AIM OF THE TASK. Reproduce all of the records word for word, omitting the pictures.

Stored records
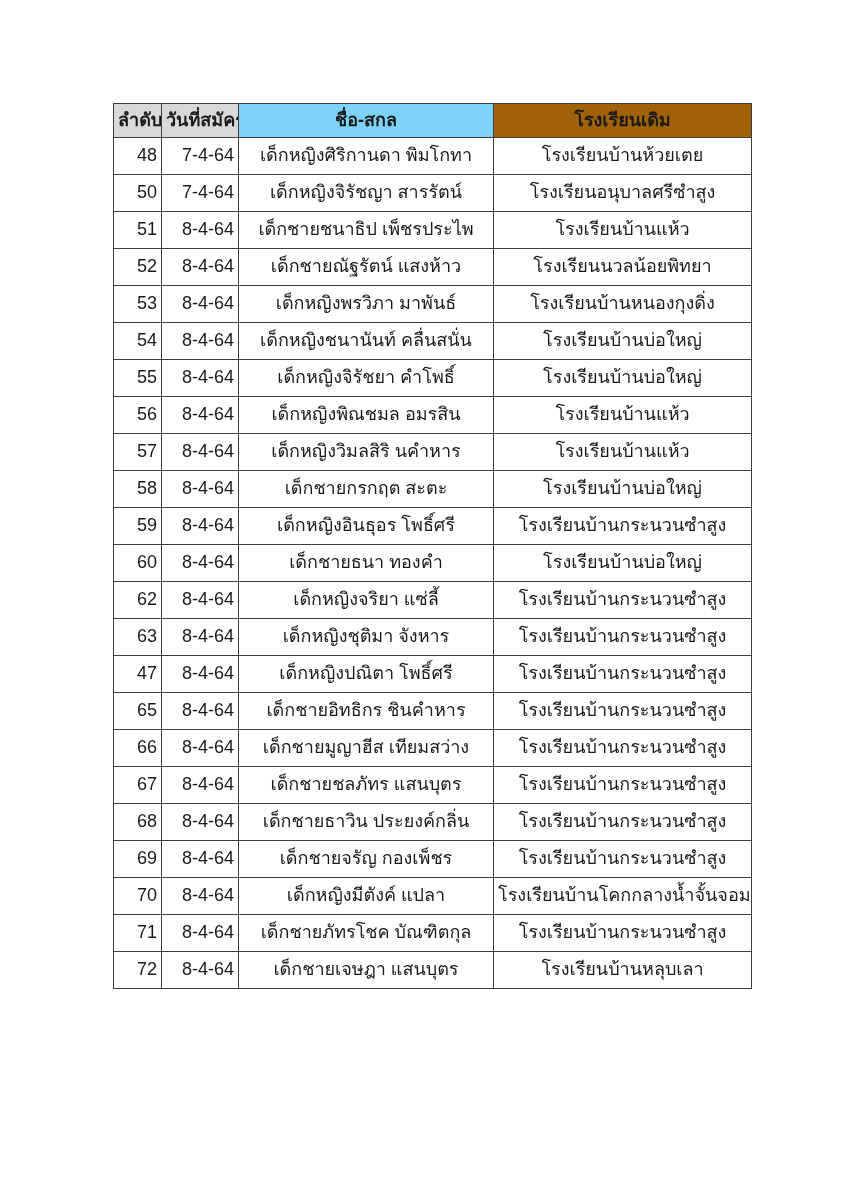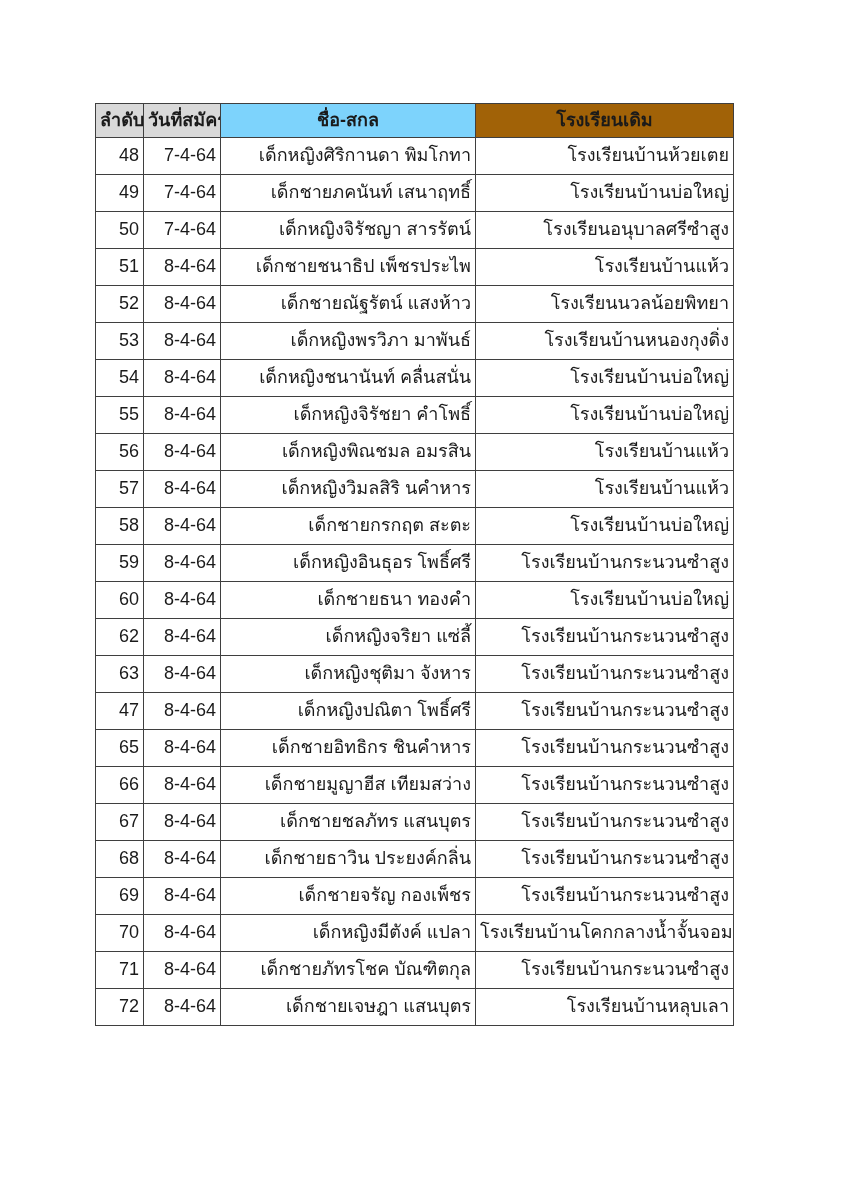--- a/index.html
+++ b/index.html
@@ -11,21 +11,21 @@
     position: relative;
     width: 849px;
     height: 1200px;
     background: #ffffff;
     font-family: "Liberation Sans", sans-serif;
     color: #1a1a1a;
     overflow: hidden;
   }
   table.roster {
     position: absolute;
-    left: 95px;
+    left: 113px;
     top: 103px;
     width: 638px;
     border-collapse: collapse;
     table-layout: fixed;
     font-size: 18px;
     line-height: 1.1;
   }
   table.roster th,
   table.roster td {
     border: 1px solid #3f3f3f;
@@ -41,21 +41,21 @@
   }
   table.roster td {
     height: 36px;
     vertical-align: middle;
   }
   col.c-no     { width: 48px; }
   col.c-date   { width: 77px; }
   col.c-name   { width: 255px; }
   col.c-school { width: 258px; }
   td.c-center { text-align: right; }
-  td.c-left   { text-align: right; padding-left: 9px; }
+  td.c-left   { text-align: center; padding-left: 9px; }
 </style>
 </head>
 <body>
 
 <div class="page">
   <table class="roster">
     <colgroup>
       <col class="c-no">
       <col class="c-date">
       <col class="c-name">
@@ -70,26 +70,20 @@
       </tr>
     </thead>
     <tbody id="roster-body">
         <tr>
       <td class="c-center">48</td>
       <td class="c-center">7-4-64</td>
       <td class="c-left">เด็กหญิงศิริกานดา พิมโกทา</td>
       <td class="c-left">โรงเรียนบ้านห้วยเตย</td>
     </tr>
         <tr>
-      <td class="c-center">49</td>
-      <td class="c-center">7-4-64</td>
-      <td class="c-left">เด็กชายภคนันท์ เสนาฤทธิ์</td>
-      <td class="c-left">โรงเรียนบ้านบ่อใหญ่</td>
-    </tr>
-        <tr>
       <td class="c-center">50</td>
       <td class="c-center">7-4-64</td>
       <td class="c-left">เด็กหญิงจิรัชญา สารรัตน์</td>
       <td class="c-left">โรงเรียนอนุบาลศรีซำสูง</td>
     </tr>
         <tr>
       <td class="c-center">51</td>
       <td class="c-center">8-4-64</td>
       <td class="c-left">เด็กชายชนาธิป เพ็ชรประไพ</td>
       <td class="c-left">โรงเรียนบ้านแห้ว</td>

EXERCISE OUTPUT.
--- a/index.html
+++ b/index.html
@@ -11,21 +11,21 @@
     position: relative;
     width: 849px;
     height: 1200px;
     background: #ffffff;
     font-family: "Liberation Sans", sans-serif;
     color: #1a1a1a;
     overflow: hidden;
   }
   table.roster {
     position: absolute;
-    left: 95px;
+    left: 113px;
     top: 103px;
     width: 638px;
     border-collapse: collapse;
     table-layout: fixed;
     font-size: 18px;
     line-height: 1.1;
   }
   table.roster th,
   table.roster td {
     border: 1px solid #3f3f3f;
@@ -41,21 +41,21 @@
   }
   table.roster td {
     height: 36px;
     vertical-align: middle;
   }
   col.c-no     { width: 48px; }
   col.c-date   { width: 77px; }
   col.c-name   { width: 255px; }
   col.c-school { width: 258px; }
   td.c-center { text-align: right; }
-  td.c-left   { text-align: right; padding-left: 9px; }
+  td.c-left   { text-align: center; padding-left: 9px; }
 </style>
 </head>
 <body>
 
 <div class="page">
   <table class="roster">
     <colgroup>
       <col class="c-no">
       <col class="c-date">
       <col class="c-name">
@@ -70,26 +70,20 @@
       </tr>
     </thead>
     <tbody id="roster-body">
         <tr>
       <td class="c-center">48</td>
       <td class="c-center">7-4-64</td>
       <td class="c-left">เด็กหญิงศิริกานดา พิมโกทา</td>
       <td class="c-left">โรงเรียนบ้านห้วยเตย</td>
     </tr>
         <tr>
-      <td class="c-center">49</td>
-      <td class="c-center">7-4-64</td>
-      <td class="c-left">เด็กชายภคนันท์ เสนาฤทธิ์</td>
-      <td class="c-left">โรงเรียนบ้านบ่อใหญ่</td>
-    </tr>
-        <tr>
       <td class="c-center">50</td>
       <td class="c-center">7-4-64</td>
       <td class="c-left">เด็กหญิงจิรัชญา สารรัตน์</td>
       <td class="c-left">โรงเรียนอนุบาลศรีซำสูง</td>
     </tr>
         <tr>
       <td class="c-center">51</td>
       <td class="c-center">8-4-64</td>
       <td class="c-left">เด็กชายชนาธิป เพ็ชรประไพ</td>
       <td class="c-left">โรงเรียนบ้านแห้ว</td>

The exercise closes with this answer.